By now everyone and their cousin has surely seen Marvel’s new film, Guardians of the Galaxy. The reviews for the film have been unanimous in their praise and it’s certainly well-deserved. For me personally, I haven’t had this much fun watching an adventurous space film since Star Wars was last on the big screen — The Phantom Menace 3D for anyone counting.
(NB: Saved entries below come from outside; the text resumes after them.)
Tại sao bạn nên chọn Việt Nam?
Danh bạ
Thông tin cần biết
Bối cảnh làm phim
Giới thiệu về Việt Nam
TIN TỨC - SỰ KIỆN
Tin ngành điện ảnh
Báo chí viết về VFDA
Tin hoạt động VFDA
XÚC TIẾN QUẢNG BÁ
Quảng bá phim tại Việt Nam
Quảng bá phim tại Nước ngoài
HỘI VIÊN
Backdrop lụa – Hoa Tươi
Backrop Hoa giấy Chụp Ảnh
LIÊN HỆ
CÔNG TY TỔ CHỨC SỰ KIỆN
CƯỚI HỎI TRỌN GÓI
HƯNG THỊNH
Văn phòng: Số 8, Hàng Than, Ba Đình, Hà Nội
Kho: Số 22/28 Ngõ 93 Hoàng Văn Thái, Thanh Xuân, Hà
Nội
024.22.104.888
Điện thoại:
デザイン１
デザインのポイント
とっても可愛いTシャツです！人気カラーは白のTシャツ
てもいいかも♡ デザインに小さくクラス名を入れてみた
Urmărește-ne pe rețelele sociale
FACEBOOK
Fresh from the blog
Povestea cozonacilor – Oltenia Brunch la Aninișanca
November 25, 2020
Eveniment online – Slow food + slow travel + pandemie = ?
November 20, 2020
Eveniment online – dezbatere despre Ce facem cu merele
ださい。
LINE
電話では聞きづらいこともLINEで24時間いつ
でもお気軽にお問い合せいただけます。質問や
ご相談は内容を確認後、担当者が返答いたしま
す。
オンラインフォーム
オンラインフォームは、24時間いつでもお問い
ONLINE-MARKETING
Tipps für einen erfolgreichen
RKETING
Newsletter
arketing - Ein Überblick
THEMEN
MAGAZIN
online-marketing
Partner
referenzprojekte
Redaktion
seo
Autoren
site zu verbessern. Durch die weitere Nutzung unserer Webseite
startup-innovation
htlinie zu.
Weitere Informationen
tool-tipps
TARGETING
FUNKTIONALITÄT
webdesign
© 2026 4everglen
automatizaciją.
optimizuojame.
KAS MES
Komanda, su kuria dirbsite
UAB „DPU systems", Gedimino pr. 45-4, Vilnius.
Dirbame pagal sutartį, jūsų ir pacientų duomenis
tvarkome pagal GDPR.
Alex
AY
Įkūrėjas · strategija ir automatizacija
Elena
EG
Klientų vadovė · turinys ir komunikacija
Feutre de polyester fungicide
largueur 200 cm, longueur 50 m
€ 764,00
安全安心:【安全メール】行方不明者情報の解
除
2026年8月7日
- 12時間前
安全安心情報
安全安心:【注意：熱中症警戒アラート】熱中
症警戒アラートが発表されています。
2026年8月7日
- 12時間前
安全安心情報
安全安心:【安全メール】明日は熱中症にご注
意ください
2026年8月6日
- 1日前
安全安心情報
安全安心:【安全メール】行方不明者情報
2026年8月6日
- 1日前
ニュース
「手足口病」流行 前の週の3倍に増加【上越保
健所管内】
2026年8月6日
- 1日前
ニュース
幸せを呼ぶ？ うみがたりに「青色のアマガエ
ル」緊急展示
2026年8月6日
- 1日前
It’s no surprise that the film would remind people of our favorite galaxy far, far away. James Gunn went out of his way to make the film like Star Wars, telling Den of Geek, “This was intentionally my version of Star Wars. When I was first considering doing the movie, the chance to make something like that was one of the things that got me on board. Not just Star Wars, but Raiders Of The Lost Ark, and other movies like that. The stuff I loved as a kid. I wanted to make a movie that made people feel the way they made me feel.

“And it’s not that I wanted to make it actively resemble something that already exists, but all of them were all in the mix. It’s forward-looking. That’s what it shares with those movies more than anything else. Raiders and Star Wars and the like were updates of the 1930s serials, and my hope with Guardians is that we’ve done something similar, looking back at those movies while making something new.”

That’s exactly what this column is all about, tracing the DNA of films that led into Star Wars, and in some cases the films we love that father a new generation of filmmakers and their films. In an interview with NPR, Gunn further confesses, “I grew up loving big budget spectacle films — I mean, Star Wars changed my life as a kid. You know, the most relevant films today are truly spectacle films. Those are the films that people go to see in the theaters today.”

The similarities between the films are mainly in structure and tone. In both, we’re given glimpses of worlds we can barely process before our heroes are off to the next place. And, like most Star Wars films, the final battle plays out in a variety of arenas: ship-to-ship combat, personal combat between family members, a ground battle. And this all culminates in the potential destruction of an entire planet. Chris Pratt’s character, Star-Lord, is very much in the Han Solo mold, a guy out for no one but himself and finds that deep down he’s really an okay guy. And let’s be honest, would Rocket Raccoon ever have been possible on screen without the vicious but adorable Ewoks paving the way? And the fact that Rocket gets a Chewbacca-like sidekick in Groot? Perfection. And don’t even get me started on the George Lucas inspired post-credits scene.

More than anything, Guardians of the Galaxy is fun. Perhaps the biggest influence Star Wars seems to have had on it was that they condensed every funny moment from the saga and delivered it to us in concentrated doses.

But things don’t end there, and that doesn’t mean Guardians of the Galaxy won’t end up influencing Star Wars still. Gary Whitta, one of the screenwriters working on a Star Wars stand alone film has been tweeting about his love of James Gunn’s film all weekend, calling it, “Everything I love about going to the movies. It was like having a fun and escapism catheter inserted. In a good way.”

But until we find out if Guardians of the Galaxy continues to influence Star Wars as much as Star Wars influenced it, we have an incredibly fun space adventure in the cinemas to go see. And we have Star Wars fan James Gunn to thank for it.